- Work instruction
From the data, copy out every line in which the word "Diraphuk" appears.

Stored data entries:
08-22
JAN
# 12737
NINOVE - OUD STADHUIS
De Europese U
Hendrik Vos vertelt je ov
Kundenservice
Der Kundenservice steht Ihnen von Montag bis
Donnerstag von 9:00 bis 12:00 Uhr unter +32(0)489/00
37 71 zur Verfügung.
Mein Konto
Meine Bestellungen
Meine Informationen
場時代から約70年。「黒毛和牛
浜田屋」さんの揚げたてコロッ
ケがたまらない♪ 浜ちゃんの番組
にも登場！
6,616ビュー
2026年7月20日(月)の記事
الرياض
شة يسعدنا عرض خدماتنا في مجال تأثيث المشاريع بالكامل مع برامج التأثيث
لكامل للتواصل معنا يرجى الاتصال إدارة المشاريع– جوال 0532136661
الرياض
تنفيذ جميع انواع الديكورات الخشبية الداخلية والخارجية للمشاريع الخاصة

==

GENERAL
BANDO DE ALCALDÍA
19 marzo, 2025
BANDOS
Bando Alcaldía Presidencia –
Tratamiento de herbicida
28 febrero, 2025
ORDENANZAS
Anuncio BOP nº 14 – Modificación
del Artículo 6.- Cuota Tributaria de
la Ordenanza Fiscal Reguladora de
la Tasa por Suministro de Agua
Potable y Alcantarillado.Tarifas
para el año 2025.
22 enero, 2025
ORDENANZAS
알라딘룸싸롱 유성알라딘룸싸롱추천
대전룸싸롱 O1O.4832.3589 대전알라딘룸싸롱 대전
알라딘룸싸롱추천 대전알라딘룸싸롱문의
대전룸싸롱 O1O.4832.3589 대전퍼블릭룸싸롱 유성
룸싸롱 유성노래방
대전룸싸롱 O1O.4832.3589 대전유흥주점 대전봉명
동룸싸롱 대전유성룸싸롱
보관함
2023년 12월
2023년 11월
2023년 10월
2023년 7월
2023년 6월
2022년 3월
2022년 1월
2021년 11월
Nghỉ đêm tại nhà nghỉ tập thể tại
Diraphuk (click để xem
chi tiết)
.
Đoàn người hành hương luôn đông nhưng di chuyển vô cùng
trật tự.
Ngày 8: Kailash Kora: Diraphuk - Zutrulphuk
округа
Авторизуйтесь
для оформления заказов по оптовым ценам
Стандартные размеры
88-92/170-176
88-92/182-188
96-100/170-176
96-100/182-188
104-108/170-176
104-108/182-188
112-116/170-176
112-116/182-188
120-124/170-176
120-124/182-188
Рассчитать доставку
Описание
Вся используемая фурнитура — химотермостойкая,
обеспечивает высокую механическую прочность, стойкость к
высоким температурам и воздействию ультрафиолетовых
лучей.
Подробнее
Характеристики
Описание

- Answer to this task
Diraphuk (click để xem
Ngày 8: Kailash Kora: Diraphuk - Zutrulphuk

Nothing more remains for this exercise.